Correlation Between MetLife and Alleghany
Can any of the company-specific risk be diversified away by investing in both MetLife and Alleghany at the same time? Although using a correlation coefficient on its own may not help to predict future stock returns, this module helps to understand the diversifiable risk of combining MetLife and Alleghany into the same portfolio, which is an essential part of the fundamental portfolio management process.

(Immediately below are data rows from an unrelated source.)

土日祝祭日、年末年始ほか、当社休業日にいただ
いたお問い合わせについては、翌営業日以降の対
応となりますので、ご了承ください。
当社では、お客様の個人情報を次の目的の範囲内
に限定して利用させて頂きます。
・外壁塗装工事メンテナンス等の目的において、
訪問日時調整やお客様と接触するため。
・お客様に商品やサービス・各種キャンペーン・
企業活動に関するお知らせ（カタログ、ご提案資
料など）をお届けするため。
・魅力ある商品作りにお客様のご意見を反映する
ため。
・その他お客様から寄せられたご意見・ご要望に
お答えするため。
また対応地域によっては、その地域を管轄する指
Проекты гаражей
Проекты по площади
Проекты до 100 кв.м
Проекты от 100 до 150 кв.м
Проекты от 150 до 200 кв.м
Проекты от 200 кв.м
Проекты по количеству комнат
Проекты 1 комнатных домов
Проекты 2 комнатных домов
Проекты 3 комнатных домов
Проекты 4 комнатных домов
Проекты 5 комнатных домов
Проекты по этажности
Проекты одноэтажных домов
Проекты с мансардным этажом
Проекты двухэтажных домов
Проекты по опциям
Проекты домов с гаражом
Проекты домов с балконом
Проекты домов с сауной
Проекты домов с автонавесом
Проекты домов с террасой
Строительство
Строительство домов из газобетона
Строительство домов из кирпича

By analyzing existing cross correlation between MetLife and Alleghany, you can compare the effects of market volatilities on MetLife and Alleghany and check how they will diversify away market risk if combined in the same portfolio for a given time horizon. You can also utilize pair trading strategies of matching a long position in MetLife with a short position of Alleghany. Check out your portfolio center. Please also check ongoing floating volatility patterns of MetLife and Alleghany.
Diversification Opportunities for MetLife and Alleghany
Poor diversification
The 3 months correlation between MetLife and Alleghany is 0.61. Overlapping area represents the amount of risk that can be diversified away by holding MetLife and Alleghany in the same portfolio, assuming nothing else is changed. The correlation between historical prices or returns on Alleghany and MetLife is a relative statistical measure of the degree to which these equity instruments tend to move together. The correlation coefficient measures the extent to which returns on MetLife are associated (or correlated) with Alleghany. Values of the correlation coefficient range from -1 to +1, where. The correlation of zero (0) is possible when the price movement of Alleghany has no effect on the direction of MetLife i.e., MetLife and Alleghany go up and down completely randomly.
Pair Corralation between MetLife and Alleghany
If you would invest 84,779 in Alleghany on January 26, 2024 and sell it today you would earn a total of 0.00 from holding Alleghany or generate 0.0% return on investment over 90 days.
Time Period | 3 Months [change] |
Direction | Moves Together |
Strength | Significant |
Accuracy | 4.76% |
Values | Daily Returns |
MetLife vs. Alleghany
Performance |
Timeline |
MetLife |
Alleghany |
Risk-Adjusted Performance
0 of 100
Weak | Strong |
Very Weak
MetLife and Alleghany Volatility Contrast
Predicted Return Density |
Returns |
Pair Trading with MetLife and Alleghany
The main advantage of trading using opposite MetLife and Alleghany positions is that it hedges away some unsystematic risk. Because of two separate transactions, even if MetLife position performs unexpectedly, Alleghany can make up some of the losses. Pair trading also minimizes risk from directional movements in the market. For example, if an entire industry or sector drops because of unexpected headlines, the short position in Alleghany will offset losses from the drop in Alleghany's long position.MetLife vs. Lincoln National | MetLife vs. Aflac Incorporated | MetLife vs. Unum Group | MetLife vs. Manulife Financial Corp |
Alleghany vs. Jeld Wen Holding | Alleghany vs. ChampionX | Alleghany vs. Tyson Foods | Alleghany vs. Wicket Gaming AB |
Check out your portfolio center.Note that this page's information should be used as a complementary analysis to find the right mix of equity instruments to add to your existing portfolios or create a brand new portfolio. You can also try the AI Portfolio Architect module to use AI to generate optimal portfolios and find profitable investment opportunities.